USD/JPY Hammer Holds, But Yen Risk Looms

03 October 2025

USD/JPY is carving a bullish hammer pattern above its 100-DMA (146.51) and cloud base (146.80), with support reinforced by a double-bottom at 146.60. The pair’s resilience reflects rising U.S. yields, though yen buyers remain positioned for hawkish BOJ risks later this month.

Macro & Sentiment

  • Fed Support: Decline in layoffs and hawkish Fed commentary underpinned USD demand, adding to Treasury yield strength.
  • Equity Flows: Renewed demand for U.S. tech stocks further weighed on the yen.
  • BOJ Dynamics: Market-implied probability of an October BOJ hike (~40%) is supporting yen calls.

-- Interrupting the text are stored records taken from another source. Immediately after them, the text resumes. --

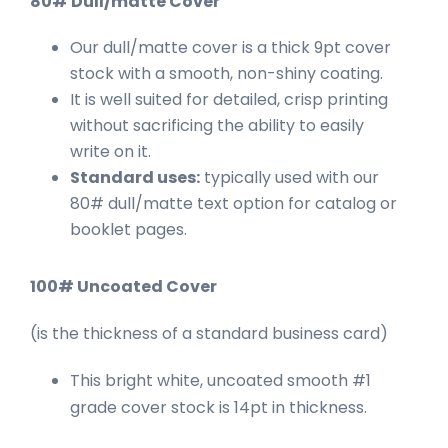
80# Dull/matte Cover
Our dull/matte cover is a thick 9pt cover
stock with a smooth, non-shiny coating.
It is well suited for detailed, crisp printing
without sacrificing the ability to easily
write on it.
Standard uses:
typically used with our
80# dull/matte text option for catalog or
booklet pages.
100# Uncoated Cover
(is the thickness of a standard business card)
This bright white, uncoated smooth #1
grade cover stock is 14pt in thickness.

Deputy Governor Uchida’s upbeat tone reinforces speculation of a policy shift if leadership transitions align with Shinjiro Koizumi’s rise.

Technical Levels

  • Supports:
    • 146.50 (100-DMA).
    • 146.21 (lower Bollinger).
    • 145.50 (Sept 17 low).
  • Resistances:
    • 147.84 (21-DMA).
    • 148.03 (daily cloud top).
    • 148.29 (200-DMA).
  • Indicators: Daily RSI is recovering from neutral levels; Bollinger Bands remain tight, indicating suppressed volatility before a likely expansion.

Strategic View

Bulls need a close above 147.84–148.03 to confirm upside extension. That would pave the way for a test of the 200-DMA at 148.29 and ultimately the weekly cloud at 149.45. Failure to hold above the 100-DMA risks a slide toward 146.20–145.50. BOJ communication is the near-term wildcard, with potential to trigger either a renewed push toward 149 or a sharp yen rebound.